_WHAT IS NEEDED:_
Render every line of the records below as a numbered list, leaving out any blank lines.

_DATA SECTION:_
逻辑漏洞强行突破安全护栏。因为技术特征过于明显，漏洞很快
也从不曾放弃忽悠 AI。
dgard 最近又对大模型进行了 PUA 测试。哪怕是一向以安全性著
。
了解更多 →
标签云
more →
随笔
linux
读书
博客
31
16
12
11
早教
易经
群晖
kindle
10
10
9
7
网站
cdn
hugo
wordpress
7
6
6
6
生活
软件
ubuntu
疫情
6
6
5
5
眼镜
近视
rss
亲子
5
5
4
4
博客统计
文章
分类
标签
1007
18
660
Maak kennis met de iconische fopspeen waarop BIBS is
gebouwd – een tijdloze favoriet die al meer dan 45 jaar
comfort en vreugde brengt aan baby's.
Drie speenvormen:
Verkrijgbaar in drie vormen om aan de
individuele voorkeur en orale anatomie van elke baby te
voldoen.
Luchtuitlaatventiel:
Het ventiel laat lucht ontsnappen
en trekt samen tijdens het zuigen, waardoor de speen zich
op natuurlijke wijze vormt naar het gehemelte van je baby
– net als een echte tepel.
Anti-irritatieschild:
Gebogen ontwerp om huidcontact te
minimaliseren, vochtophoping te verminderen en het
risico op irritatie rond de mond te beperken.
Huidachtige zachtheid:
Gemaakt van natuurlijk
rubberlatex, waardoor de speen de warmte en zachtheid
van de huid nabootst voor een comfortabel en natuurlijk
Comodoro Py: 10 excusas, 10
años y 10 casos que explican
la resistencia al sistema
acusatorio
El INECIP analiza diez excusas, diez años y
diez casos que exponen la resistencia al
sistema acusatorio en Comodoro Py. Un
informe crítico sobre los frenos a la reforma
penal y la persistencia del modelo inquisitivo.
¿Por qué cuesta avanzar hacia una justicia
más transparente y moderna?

_RESPONSE AREA:_
1. 逻辑漏洞强行突破安全护栏。因为技术特征过于明显，漏洞很快
2. 也从不曾放弃忽悠 AI。
3. dgard 最近又对大模型进行了 PUA 测试。哪怕是一向以安全性著
4. 。
5. 了解更多 →
6. 标签云
7. more →
8. 随笔
9. linux
10. 读书
11. 博客
12. 31
13. 16
14. 12
15. 11
16. 早教
17. 易经
18. 群晖
19. kindle
20. 10
21. 10
22. 9
23. 7
24. 网站
25. cdn
26. hugo
27. wordpress
28. 7
29. 6
30. 6
31. 6
32. 生活
33. 软件
34. ubuntu
35. 疫情
36. 6
37. 6
38. 5
39. 5
40. 眼镜
41. 近视
42. rss
43. 亲子
44. 5
45. 5
46. 4
47. 4
48. 博客统计
49. 文章
50. 分类
51. 标签
52. 1007
53. 18
54. 660
55. Maak kennis met de iconische fopspeen waarop BIBS is
56. gebouwd – een tijdloze favoriet die al meer dan 45 jaar
57. comfort en vreugde brengt aan baby's.
58. Drie speenvormen:
59. Verkrijgbaar in drie vormen om aan de
60. individuele voorkeur en orale anatomie van elke baby te
61. voldoen.
62. Luchtuitlaatventiel:
63. Het ventiel laat lucht ontsnappen
64. en trekt samen tijdens het zuigen, waardoor de speen zich
65. op natuurlijke wijze vormt naar het gehemelte van je baby
66. – net als een echte tepel.
67. Anti-irritatieschild:
68. Gebogen ontwerp om huidcontact te
69. minimaliseren, vochtophoping te verminderen en het
70. risico op irritatie rond de mond te beperken.
71. Huidachtige zachtheid:
72. Gemaakt van natuurlijk
73. rubberlatex, waardoor de speen de warmte en zachtheid
74. van de huid nabootst voor een comfortabel en natuurlijk
75. Comodoro Py: 10 excusas, 10
76. años y 10 casos que explican
77. la resistencia al sistema
78. acusatorio
79. El INECIP analiza diez excusas, diez años y
80. diez casos que exponen la resistencia al
81. sistema acusatorio en Comodoro Py. Un
82. informe crítico sobre los frenos a la reforma
83. penal y la persistencia del modelo inquisitivo.
84. ¿Por qué cuesta avanzar hacia una justicia
85. más transparente y moderna?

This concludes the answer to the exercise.